Selected excerpt:

Actually i don’t understand what is happen behind the scene, do i miss something in the TensorRT document ?

Thanks.

Hi,

Do you add some parsing mechanism on it?
For example, compare the layer name to decide which plugin to use?

Thanks.

Hi, @AastaLLL Thanks for answering me so many questions.

i don’t add any extra parsing mechanism.

i register plugin in their header file, for instance

std_plugin.h

class SpaceToDepthPlugin: public nvinfer1::IPluginV2
{
    ....
};

class SpaceToDepthCreator: public nvinfer1::IPluginCreator
{
    ....
};
REGISTER_TENSORRT_PLUGIN(SpaceToDepthCreator);

abs_plugin.h

class AbsPlugin: public nvinfer1::IPluginV2
{
    ....
};

class AbsPluginCreator: public nvinfer1::IPluginCreator
{
    ....
};
REGISTER_TENSORRT_PLUGIN(AbsPluginCreator);

it should apply the plugin by name while building TensorRT network automatically right?

I check my YoLo model, there is only one space to depth node and i replace it to my plugin’s name at convert model stage as below.

namespace_plugin_map = {
    ...
    ...
    "net/SpaceToDepth": gs.create_plugin_node(name='spaceToDepth', op="SpaceToDepth_TRT", blockSize=2)
}

and there is no node name in YoLo model same as my AbsPlugin.

Check your understanding:
**a)** In the TensorRT plugin thread, what op name is assigned to the plugin node that replaces "net/SpaceToDepth"?
**b)** Write the next part of the TensorRT plugin thread, picking up after its final line.

Source data:
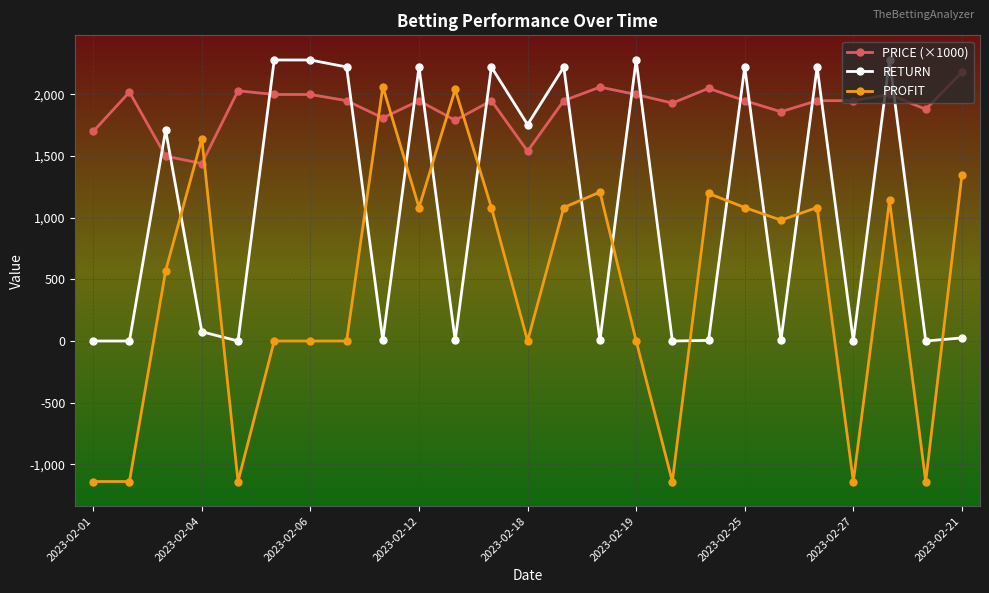

What is the difference between the maximum and minimum values in the PROFIT series?

3203.4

Your written answers:
**a)** SpaceToDepth_TRT

**b)**
Thanks.

Hi,

You can implement PluginFactory function to handle this issue.
There is an example in /usr/src/tensorrt/samples/samplePlugin/samplePlugin.cpp

You can update the mechanism like this:

// integration for serialization
class PluginFactory : public nvinfer1::IPluginFactory, public nvcaffeparser1::IPluginFactoryExt
{
public:
    ...
    // deserialization plugin implementation
    IPlugin* createPlugin(const char* layerName, const void* serialData, size_t serialLength) override
    {   
        if (!strcmp(layerName, "layerA"))
        {
            assert(mLayerA.get() == nullptr);
            mLayerA = std::unique_ptr<LayerA>(new LayerA());
            return mLayerA.get();
        }
        else if (!strcmp(layerName, "layerB"))
        {
            ...

Thanks.